Imports a configuration script file
AI agents invoke mikrotik_import_configuration to trigger actions in MikroTik MCP. What it does depends on the arguments the agent supplies, and its effects often reach beyond the immediate call — builds kicked off, notifications sent, workflows started.
Importing and executing a configuration script on a network router can apply arbitrary changes to routing, firewall, VLANs, DNS, and all other network settings. This is an Execute-level action with critical blast radius because a malicious or malformed script could reconfigure the entire network device, open security holes, disrupt connectivity, or overwrite existing configurations irreversibly.
From the tool's definition "Imports a configuration script file" — executing a configuration script on a RouterOS device
Attacks that exploit this kind of access
Imports a configuration script file. It is categorised as a Execute tool in the MikroTik MCP MCP Server, which means it can trigger actions or run processes. Use rate limits and argument validation.
Register the MikroTik MCP server in PolicyLayer and add a rule for mikrotik_import_configuration: allow, deny, rate-limit, or require approval. Point your MCP client at the PolicyLayer proxy URL and the rule is enforced on every call, before it reaches MikroTik MCP. Nothing to install.

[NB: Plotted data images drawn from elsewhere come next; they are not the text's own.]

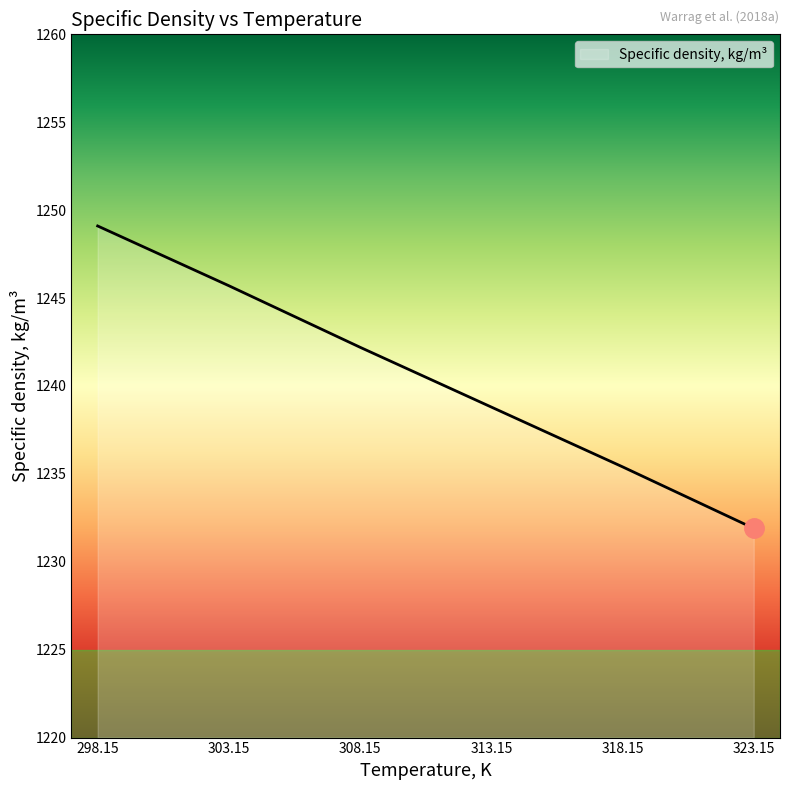

What position from the right is 323.15?

1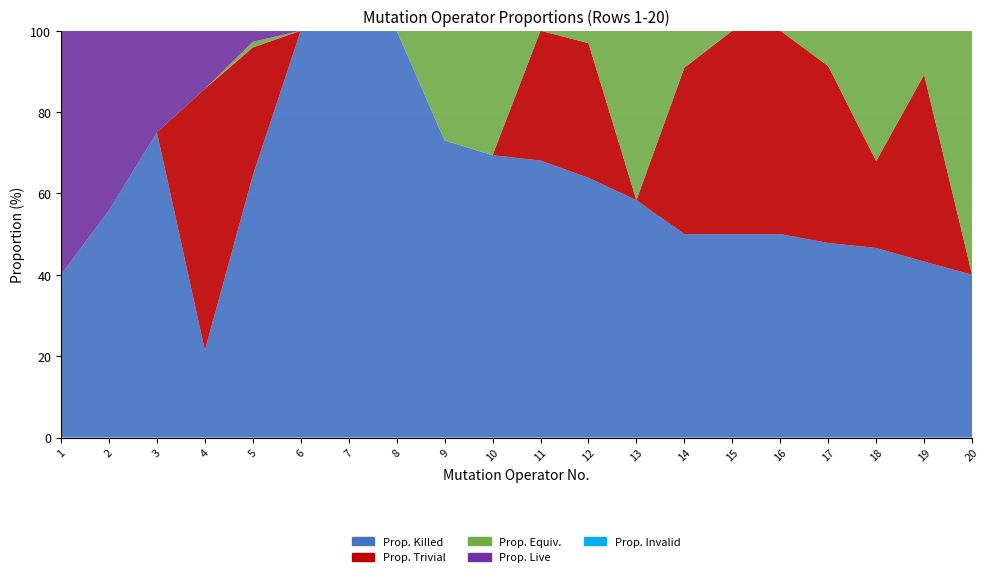

Reading left to right, what are all the values shown in this chart?

Prop. Killed: 1=40.0	2=55.8	3=75.0	4=21.4	5=64.4	6=100.0	7=100.0	8=100.0	9=73.0	10=69.4	11=68.1	12=63.9	13=58.3	14=50.0	15=50.0	16=50.0	17=47.8	18=46.6	19=43.2	20=40.0
Prop. Trivial: 1=0.0	2=0.0	3=0.0	4=64.3	5=31.4	6=0.0	7=0.0	8=0.0	9=0.0	10=0.0	11=31.9	12=33.1	13=0.0	14=40.9	15=50.0	16=50.0	17=43.5	18=21.4	19=46.0	20=0.0
Prop. Equiv.: 1=0.0	2=0.0	3=0.0	4=0.0	5=1.4	6=0.0	7=0.0	8=0.0	9=27.0	10=30.6	11=0.0	12=3.1	13=41.7	14=9.1	15=0.0	16=0.0	17=8.7	18=32.0	19=10.8	20=60.0
Prop. Live: 1=60.0	2=44.2	3=25.0	4=14.3	5=2.7	6=0.0	7=0.0	8=0.0	9=0.0	10=0.0	11=0.0	12=0.0	13=0.0	14=0.0	15=0.0	16=0.0	17=0.0	18=0.0	19=0.0	20=0.0
Prop. Invalid: 1=0.0	2=0.0	3=0.0	4=0.0	5=0.0	6=0.0	7=0.0	8=0.0	9=0.0	10=0.0	11=0.0	12=0.0	13=0.0	14=0.0	15=0.0	16=0.0	17=0.0	18=0.0	19=0.0	20=0.0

mikrotik_import_configuration is a Execute tool with high risk. Execute tools should be rate-limited and have argument validation enabled.
Yes. Add a rate_limit block to the mikrotik_import_configuration rule in your PolicyLayer policy. For example, setting max: 10 and window: 60 limits the tool to 10 calls per minute. Rate limits are tracked per agent session and reset automatically.
Set action: deny in the PolicyLayer policy for mikrotik_import_configuration. The AI agent will receive a policy violation error and cannot call the tool. You can also include a reason field to explain why the tool is blocked.
mikrotik_import_configuration is provided by the MikroTik MCP server (tarcisiodier/mcp-mikrotik). PolicyLayer sits as a proxy in front of this server to enforce policies before tool calls reach the server.
Every MCP server has a record like this.